Sunday, October 21, 2018

Fantasy impromptu #7: If everyone were like me


I know a young woman who doesn’t like her character, her personality. Specifically, she tends to be irritable at times, intolerant and snarky, but wants to be smooth and nice. I suspect, though, that most of us are harmonious with ourselves even when we are a bit down about our flaws.

Or maybe I should just speak for myself. Here is how it would go:

If everyone were like me, people would be decent to each other but not much would get done. No buildings or skyscrapers would be built, probably just one- or two-story wooden shelters. We’d probably be back at early 1800’s technology, because no single person would have much drive to create. It would have to be sporadic spurts of slowly contagious inspiration hitting people in different places.

Society would be libertarian: There would be, in each person’s insularity, no communal assumptions such as welfare and “rights” to medical care or shelter.

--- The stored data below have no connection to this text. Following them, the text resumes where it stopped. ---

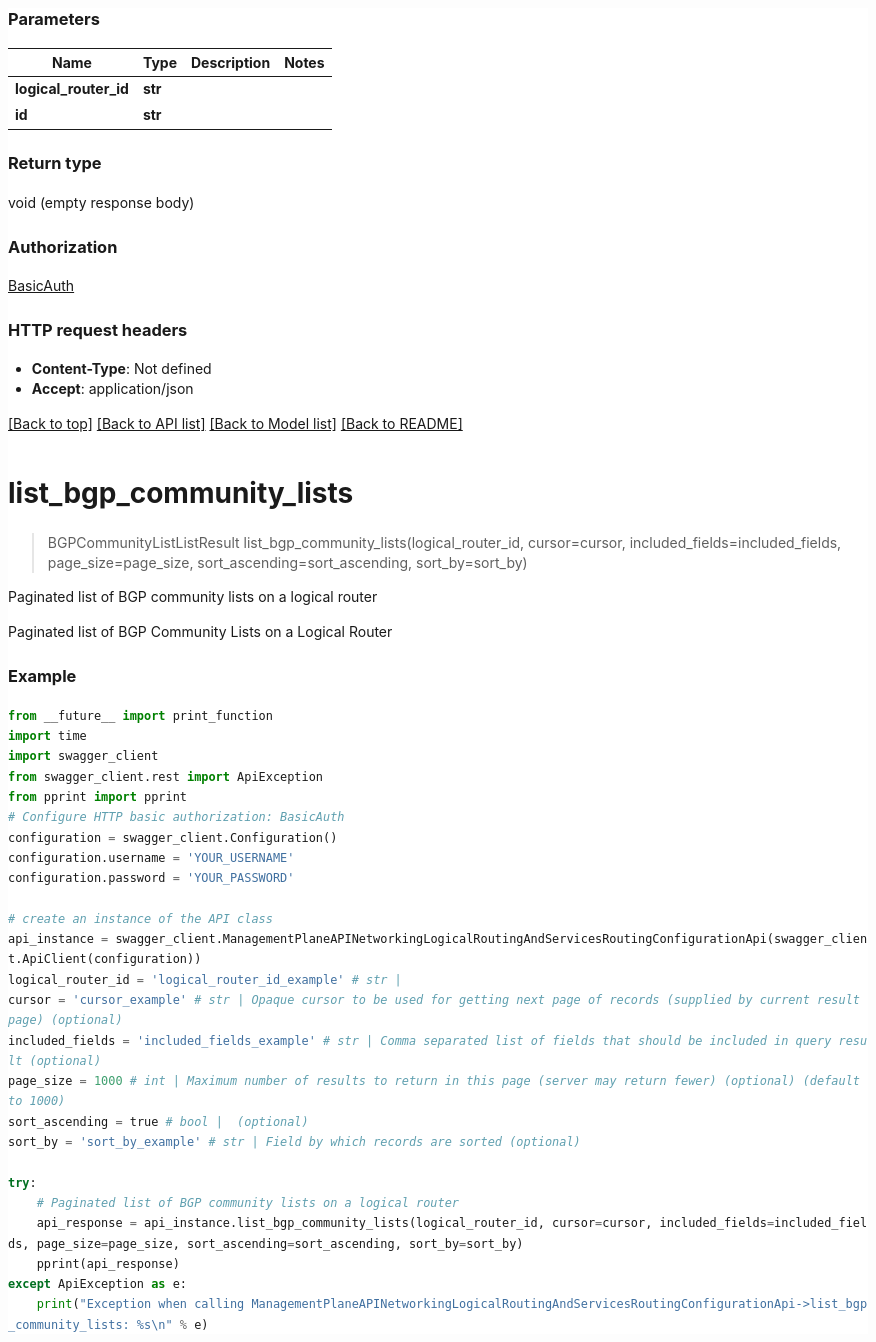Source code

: ### Parameters

Name | Type | Description  | Notes
------------- | ------------- | ------------- | -------------
 **logical_router_id** | **str**|  | 
 **id** | **str**|  | 

### Return type

void (empty response body)

### Authorization

[BasicAuth](../README.md#BasicAuth)

### HTTP request headers

 - **Content-Type**: Not defined
 - **Accept**: application/json

[[Back to top]](#) [[Back to API list]](../README.md#documentation-for-api-endpoints) [[Back to Model list]](../README.md#documentation-for-models) [[Back to README]](../README.md)

# **list_bgp_community_lists**
> BGPCommunityListListResult list_bgp_community_lists(logical_router_id, cursor=cursor, included_fields=included_fields, page_size=page_size, sort_ascending=sort_ascending, sort_by=sort_by)

Paginated list of BGP community lists on a logical router

Paginated list of BGP Community Lists on a Logical Router 

### Example
```python
from __future__ import print_function
import time
import swagger_client
from swagger_client.rest import ApiException
from pprint import pprint
# Configure HTTP basic authorization: BasicAuth
configuration = swagger_client.Configuration()
configuration.username = 'YOUR_USERNAME'
configuration.password = 'YOUR_PASSWORD'

# create an instance of the API class
api_instance = swagger_client.ManagementPlaneAPINetworkingLogicalRoutingAndServicesRoutingConfigurationApi(swagger_client.ApiClient(configuration))
logical_router_id = 'logical_router_id_example' # str | 
cursor = 'cursor_example' # str | Opaque cursor to be used for getting next page of records (supplied by current result page) (optional)
included_fields = 'included_fields_example' # str | Comma separated list of fields that should be included in query result (optional)
page_size = 1000 # int | Maximum number of results to return in this page (server may return fewer) (optional) (default to 1000)
sort_ascending = true # bool |  (optional)
sort_by = 'sort_by_example' # str | Field by which records are sorted (optional)

try:
    # Paginated list of BGP community lists on a logical router
    api_response = api_instance.list_bgp_community_lists(logical_router_id, cursor=cursor, included_fields=included_fields, page_size=page_size, sort_ascending=sort_ascending, sort_by=sort_by)
    pprint(api_response)
except ApiException as e:
    print("Exception when calling ManagementPlaneAPINetworkingLogicalRoutingAndServicesRoutingConfigurationApi->list_bgp_community_lists: %s\n" % e)
```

But we’d all want to give enough to keep unfortunate people from falling beneath the waves. Criminals would be psychotherapized to see if they’re corrigible. If not, they’d be sent far away, to an island where they could grow their own food and be messed up amongst themselves. This is because compassion would only go about as far as you can throw a softball.

There would be no people with big nonsense ideas like “women are inferior” or “God loves America” or “Islam is the motherlode of bad ideas.” These are delusory generalizations, and people would be grounded in their earliest childhood injuries and their organic feelings, so no irrational delusions would grow from them.

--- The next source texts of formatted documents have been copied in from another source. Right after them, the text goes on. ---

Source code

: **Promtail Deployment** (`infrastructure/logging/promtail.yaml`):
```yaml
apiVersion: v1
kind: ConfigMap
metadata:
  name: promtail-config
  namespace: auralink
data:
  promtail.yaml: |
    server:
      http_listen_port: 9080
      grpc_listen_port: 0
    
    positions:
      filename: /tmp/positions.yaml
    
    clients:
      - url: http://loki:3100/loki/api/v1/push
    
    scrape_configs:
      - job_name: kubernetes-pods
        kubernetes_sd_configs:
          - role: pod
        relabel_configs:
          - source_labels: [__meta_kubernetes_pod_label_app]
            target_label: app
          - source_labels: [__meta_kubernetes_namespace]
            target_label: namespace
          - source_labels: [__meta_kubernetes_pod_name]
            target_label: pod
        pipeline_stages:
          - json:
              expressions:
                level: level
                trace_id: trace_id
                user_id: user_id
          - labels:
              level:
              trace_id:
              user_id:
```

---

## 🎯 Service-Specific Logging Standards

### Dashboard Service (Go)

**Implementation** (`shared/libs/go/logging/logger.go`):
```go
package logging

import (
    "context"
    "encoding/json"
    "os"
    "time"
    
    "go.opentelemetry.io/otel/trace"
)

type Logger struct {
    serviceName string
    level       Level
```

There would be love and love affairs, but very abortive torrid romances. Torrid romances are seemingly good-feeling neuroses coming from starved needs in childhood. People might have children: It would be a flip-of-the-coin thing.

Some scientists would be (going against my 1800’s technology idea) very gung-ho about the universe and getting to other planets and galaxies. That is because the here-and-now and lived reality would not feel satisfying and they’d want to live a dream. They’d want to go to the great mystery, hoping for answers from God, or the presence of a great father like Tom Bombadil, or a home where they are children with ice cream and fireworks and musical peace and tucked-in warm beds forever.

There would be way too much simple, pretty, diatonic harmony go-nowhere “new age”-type music, no heroic and cosmically driven or id-driven creations like Rachmaninoff or Stravinsky. Jazz wouldn’t exist as it makes not the slightest sense and comes from no authentic mood, just some faux-attitudinal pretension of coolness.

Situation comedies and dramas would last for only six or so episodes, because all the characters would just go to therapy and stop farting around.

People would crash and burn in a mood-state of utmost nihilism, then would recover and go on with their lives.

Late at night, every night all over the world, there’d be millions and millions of campfires and tents on front lawns and friendship circles and solitary travelers and walkers and wanderers breathing the dark and the aromas, wondering What is this?, being depressed and in love and feeling glorious and empty and wondering What have I not realized?